#### [EXERCISE DATA]
******
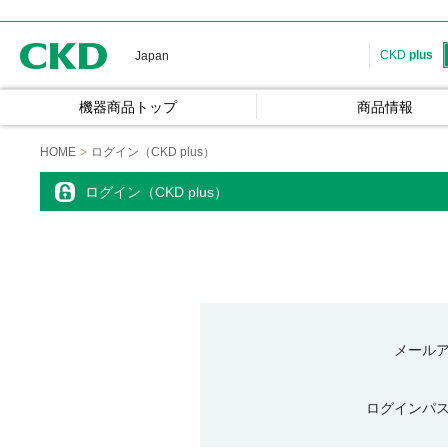
CKD
CKD
plus
Japan
機器商品トップ
商品情報
HOME
ログイン（CKD plus）
ログイン（CKD plus）
メール
ログインパ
******
#### [TASK REQUIREMENTS]
Reproduce the text read from the data above, substituting "TOP" for every occurrence of "HOME" and leaving all other lines unchanged. Omit the pictures from your answer.

#### [RESULT OF THIS EXERCISE]
CKD
CKD
plus
Japan
機器商品トップ
商品情報
TOP
ログイン（CKD plus）
ログイン（CKD plus）
メール
ログインパ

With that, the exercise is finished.